Battle Arena Toshinden (PSX) Sony/Takara
Sometimes you need to manufacture a hit, even when you don't have one. The PlayStation was a huge unknown when it first hit market. Since it came from a brand-new player, it couldn't compete in one area: established series. Sure, a few minor series immediately hit the system (Parodius is an early example), but it was up to newcomer Sony and its third parties to make compelling, original games that would capture audiences. Namco provided the red-hot driving game Ridge Racer for launch, fulfilling a need and giving Sony a franchise it could bank on. Toymaker Takara attempted to provide another with a fighting game newcomer, Toshinden, which debuted to an eager Japanese audience in January 1995.


Why was this a great fighting game again?
Toshinden's visuals were well beyond those of the Saturn's hallmark fighting game, Virtua Fighter, and it managed to beat Namco's Tekken out of the gate because the company was too busy getting Ridge Racer ready for launch. Magazines and early Internet fanboys immediately started singing Toshinden's praises thanks to the excellent visuals (while ignoring its lackluster gameplay.) Its visual excellence captured players' attention because of how handily it trounced the competition and exceeded expectations.

Sony picked up the game for domestic release, where it launched alongside the PS1 as a killer app. Sony understood what was up, though; it neglected to license the second or third games in the series -- defunct third-party Playmates Interactive took that honor. The fourth, Toshinden Subaru, didn't even appear in the U.S., and the series eventually simply died quietly.
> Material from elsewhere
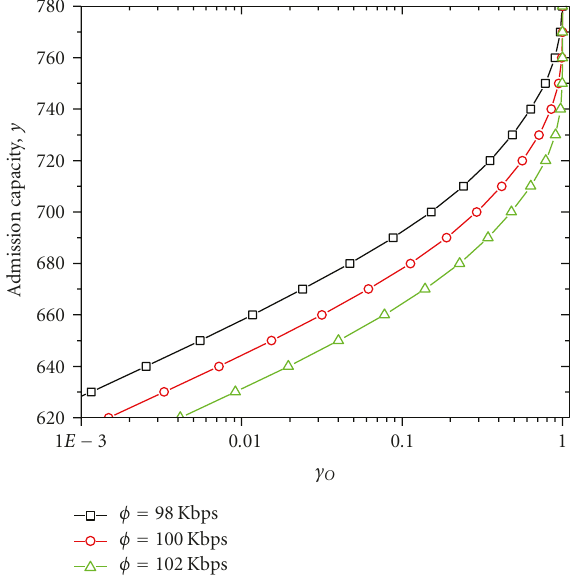
Figure 5: The maximum number of connections y versus γ O with = p = 50 mW, σ 2 = 10 − 11 , BER = 1 e − 5). respect to φ ( p s r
ferricide: I have to admit that I was a total Toshinden fan back in the early PlayStation days. After a couple more iterations of the series it became increasingly obvious just how wrongheaded that was, but ... it was pretty, and when you had a bunch of people who didn't know what they were doing when it came to fighting games, it was fun. But it's a slow, awkward game with very little depth.
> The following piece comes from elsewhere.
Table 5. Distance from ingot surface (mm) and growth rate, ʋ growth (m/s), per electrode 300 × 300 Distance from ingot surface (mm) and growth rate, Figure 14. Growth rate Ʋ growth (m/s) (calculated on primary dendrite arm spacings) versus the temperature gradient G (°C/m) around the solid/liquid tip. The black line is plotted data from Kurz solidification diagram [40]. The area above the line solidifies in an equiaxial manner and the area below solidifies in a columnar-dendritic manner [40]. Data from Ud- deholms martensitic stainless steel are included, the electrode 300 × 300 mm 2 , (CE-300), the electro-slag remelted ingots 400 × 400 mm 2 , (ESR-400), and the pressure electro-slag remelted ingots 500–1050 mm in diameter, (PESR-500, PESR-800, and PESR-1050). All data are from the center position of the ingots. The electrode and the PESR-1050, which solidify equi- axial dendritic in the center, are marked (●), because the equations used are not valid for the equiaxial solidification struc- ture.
Rereading the hyperbole from the magazines of the day, though, is pretty hilarious. Comparing Toshinden to fighting games that came before, after, and during its short-lived stint at the top is sobering. Still, it did at least make a stab at both 3D gameplay (dodging on L and R) and weapon-based 3D fighting (though hewing close to the Street Fighter mold.) It's a flawed and funny game and a strange footnote to the popularity of PlayStation in the U.S.


Ben: Seldom have the gaming public and press been so thoroughly hoodwinked as in the sad case of Battle Arena Toshinden. Takara's early-release PlayStation fighter featured then-stunning 3D graphics and ... well, it had 3D graphics. A few of the music tracks were good too, but there end the positives. The gameplay was downright vile, with no real combo system to speak of, no subtlety, and no reason to even bother with it. If it was the first fighting game ever made it might have passed the muster, but it wasn't and it didn't. That's not what the press would have had you believe, though. Most pubs praised it to the heavens, some even over more solid fare like Tekken. Today, Tekken is still around, while Toshinden didn't even make it to the millennium. Do the math.
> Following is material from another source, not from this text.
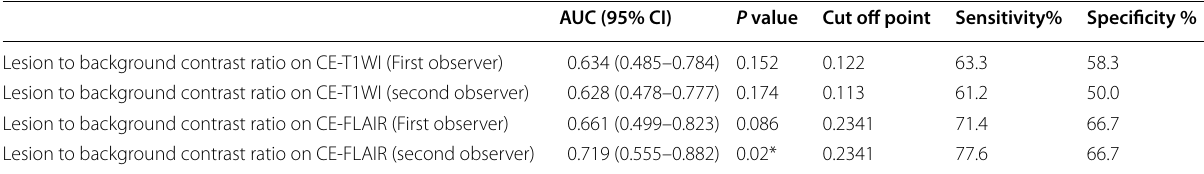
Table 5 Demonstrate sensitivity and specificity of lesion to background contrast ratio on CE‑FLAIR and CE‑T1WI by both observers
hardcore_pawn: I have to side with Ben on this one. Toshinden was one of the first import PSX titles I got my hands on, and boy, was it a letdown. In fact, the only redeeming feature I can remember was pulling off a power move with frail old man fighter that caused him to release a cloud of anal guff into his enemy's face -- hardly the best reason to overpraise a game. It was shallow, tame, and boring compared to the home PSX version of Namco's Tekken. How I wish I had waited those extra couple of weeks instead of having to buy both games. Sigh.